Where I was tall and willowy—an aesthetic that lived somewhere between Vogue editorial and vaguely intimidating—she was softness and sunshine, the kind of woman you’d want to see in your kitchen at sunrise wearing nothing but one of your old shirts and a smile.

And he was looking at her.

Not touching. Not flirting, exactly. But engaged. Interested.

My stomach tightened.

It was ridiculous. I had no claim. We hadn’t made promises. I’d dragged him into that room and let things spiral because I’d needed an outlet, not a future.

So why the hell did I feel like I’d just been slapped?

Why did my skin itch under my carefully chosen dress, my mouth suddenly dry, my chest hot with something dangerously close to hurt?

Jealousy was beneath me. I didn’t do insecure. I didn’t compare myself to other women. I was in control. Always.

But still … I couldn’t stop staring. Couldn’t stop wondering what she was saying that made his head tip like that. What she’d said to make his eyes soften.

What if she was his type?

What if everything I wasn’t—was exactly what he wanted?

I could no sooner become short, light-skinned, and blessed with big, pillowy breasts than I could become a fire-breathing cello prodigy who summers in Monaco and drinks warm milk before bed. It just wasn’t me. It would never be me.

I was long lines and hard angles. High cheekbones, sharp tongue. Skin the color of burnt honey, hair usually in a sleek twist because curls invited too many hands. I was built for stilettos, not softness. Designed for power, not surrender.

So if he wanted someone soft and sweet and made for spooning? I couldn’t give him that. Not even if I tried.

And if I wasn’t his type—if our time together had been nothing more than a curiosity, moments of heat that passed as quickly as they flared—then what?

What did that make me?

“You’re doing it again.”

Monte’s voice came from just over my shoulder. Warm. Low. Impossible to ignore.

I turned toward him. “Doing what?”

“That thing where your jaw tightens and your eyes narrow and you pretend you’re studying architecture when really you’re burning holes into someone’s soul.”

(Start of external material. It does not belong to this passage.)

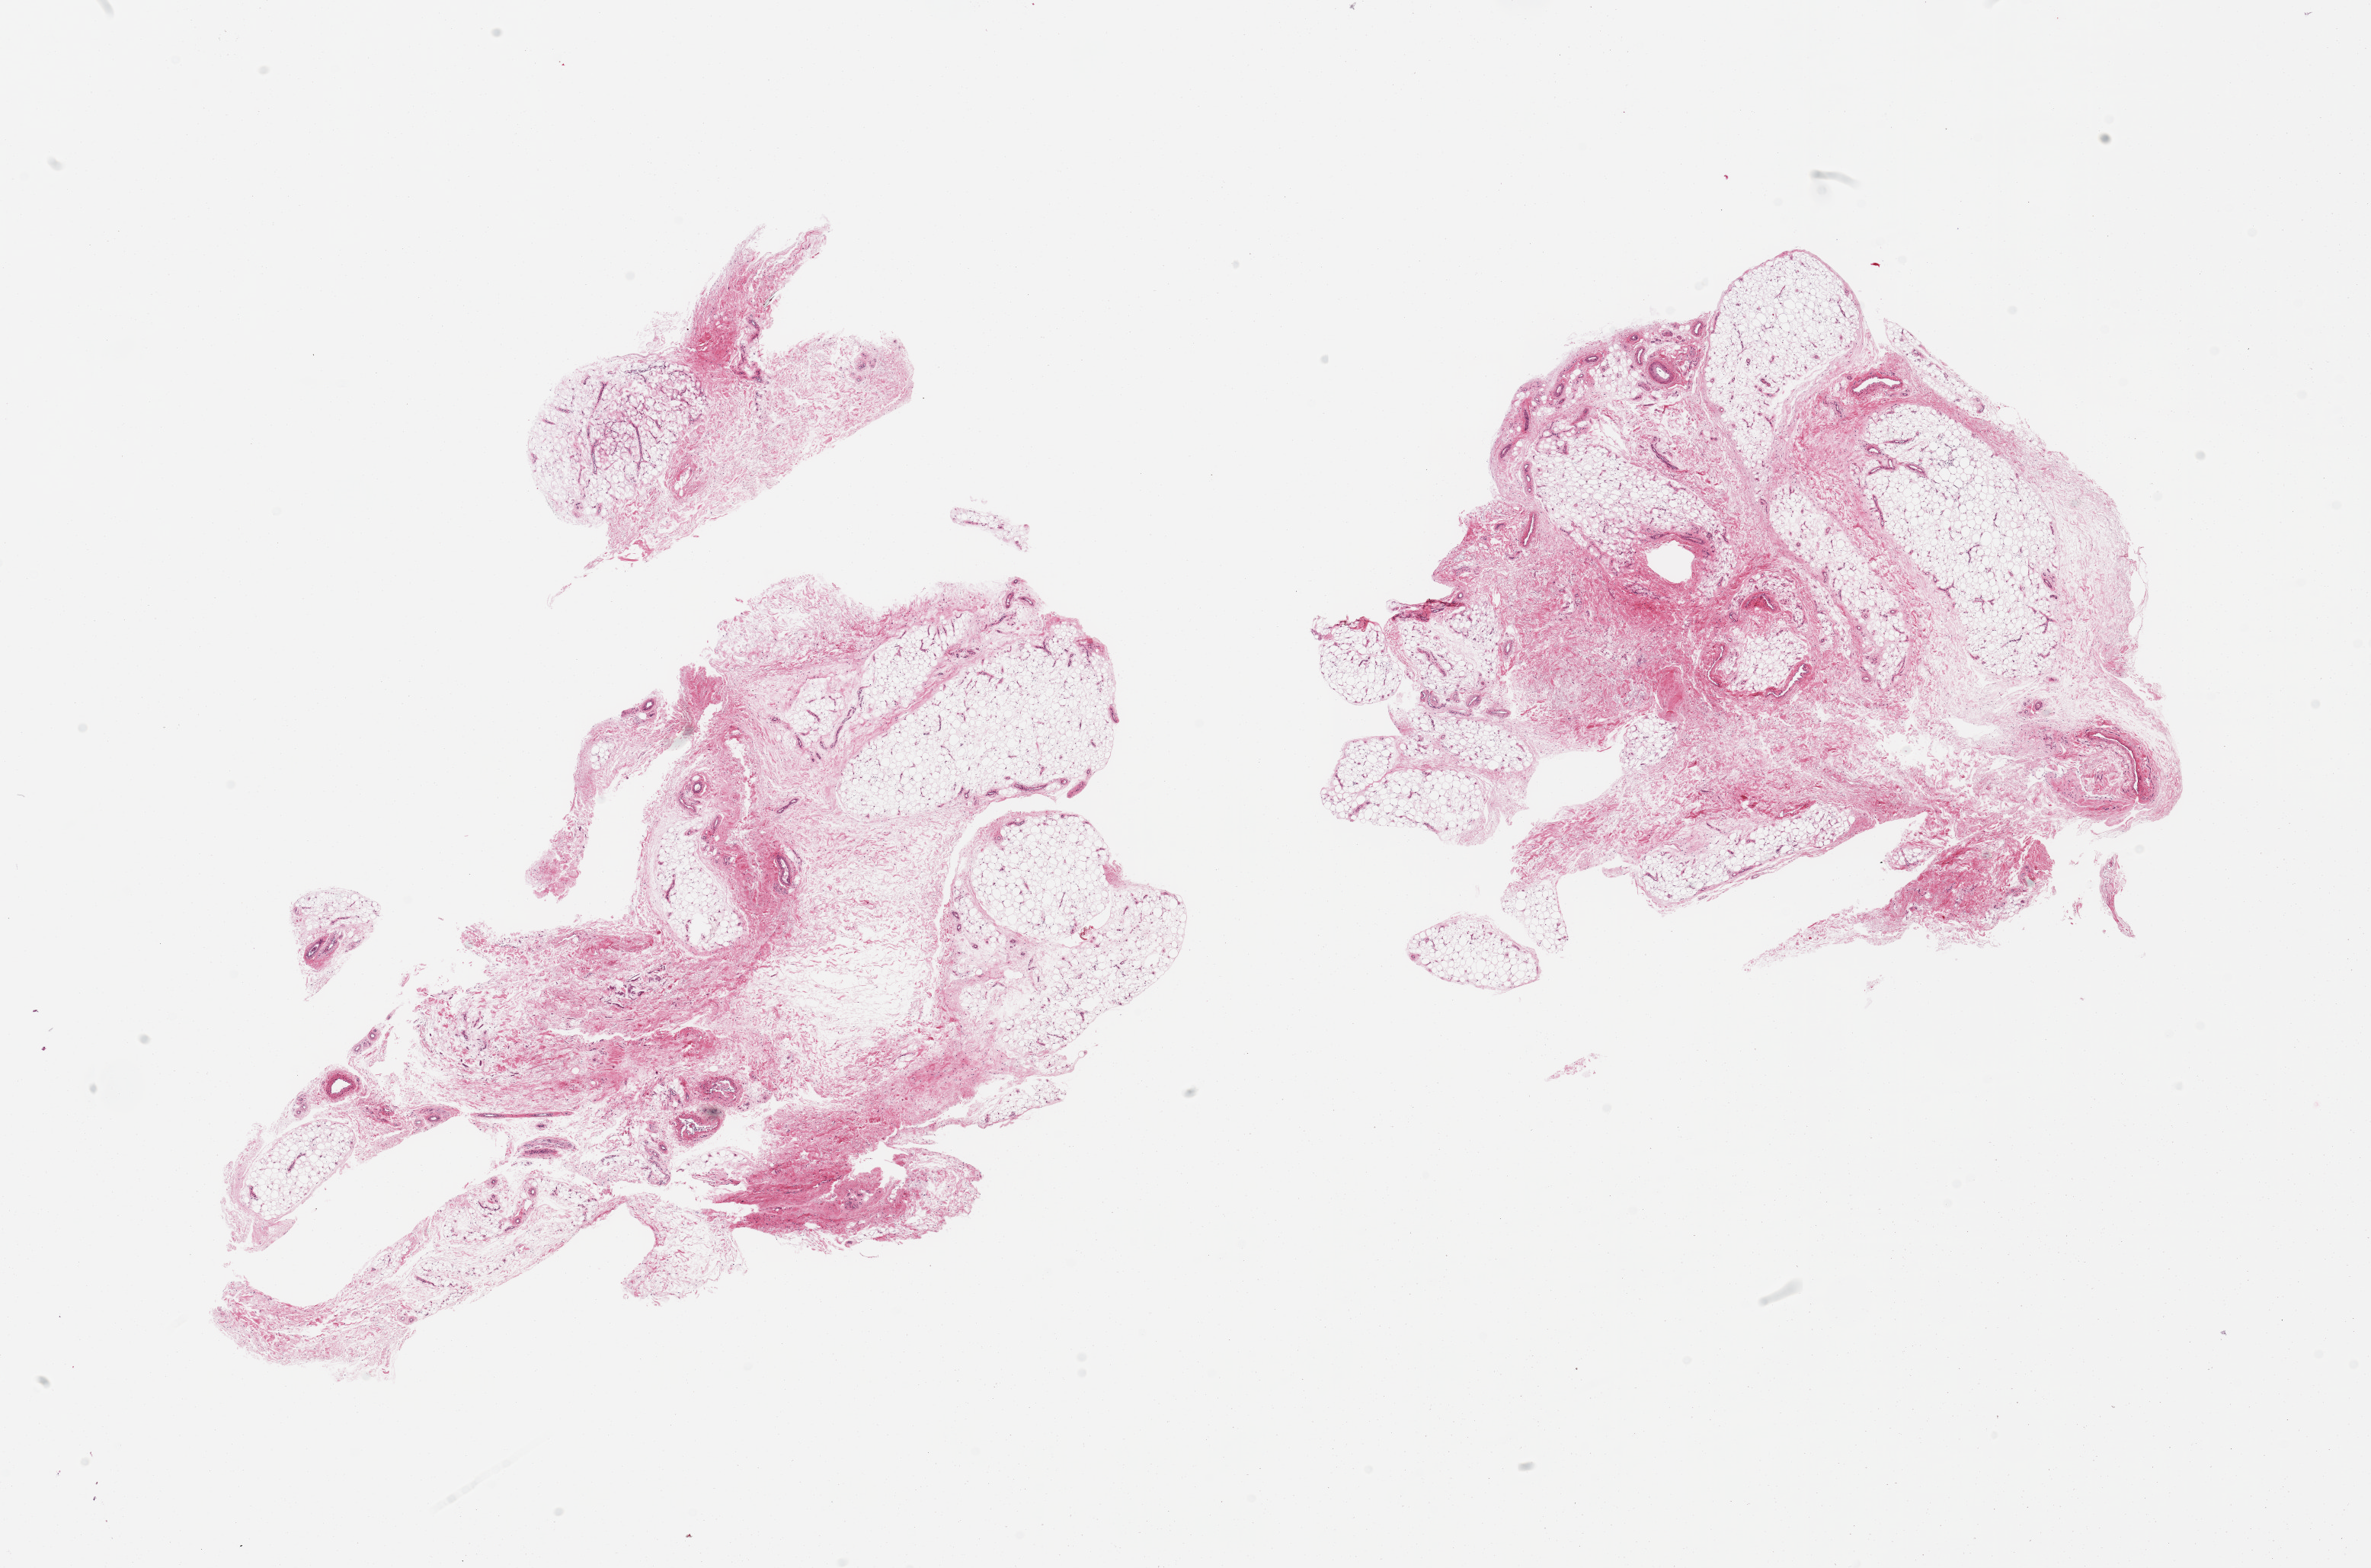
Haematoxylin and eosin whole-slide image — whole scanned area (about 24.6 x 16.3 mm) shown as a low-resolution overview, PAXgene-fixed paraffin-embedded (PFPE) section, section of adipose tissue (target tissue), donor tissue sample.
Reviewer comment on this tissue sample: 2 pieces; mature adipose tissue ~50% with fibrovascular component ~50%.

I huffed, trying for lightness. “I’m fine.”

He tilted his head. “You’re not. But okay.”

I looked away. “She’s not even that?—”

“Don’t,” he said quietly. “You don’t need to compete.”

Something in his tone made me stop. I looked at him fully, really looked, and for a second—just a second—I saw something in his eyes I wasn’t ready to name.

Monte had always been steady. Loyal. The calm beneath my chaos.

But right now, that steadiness carried weight. Something unspoken. Something fragile.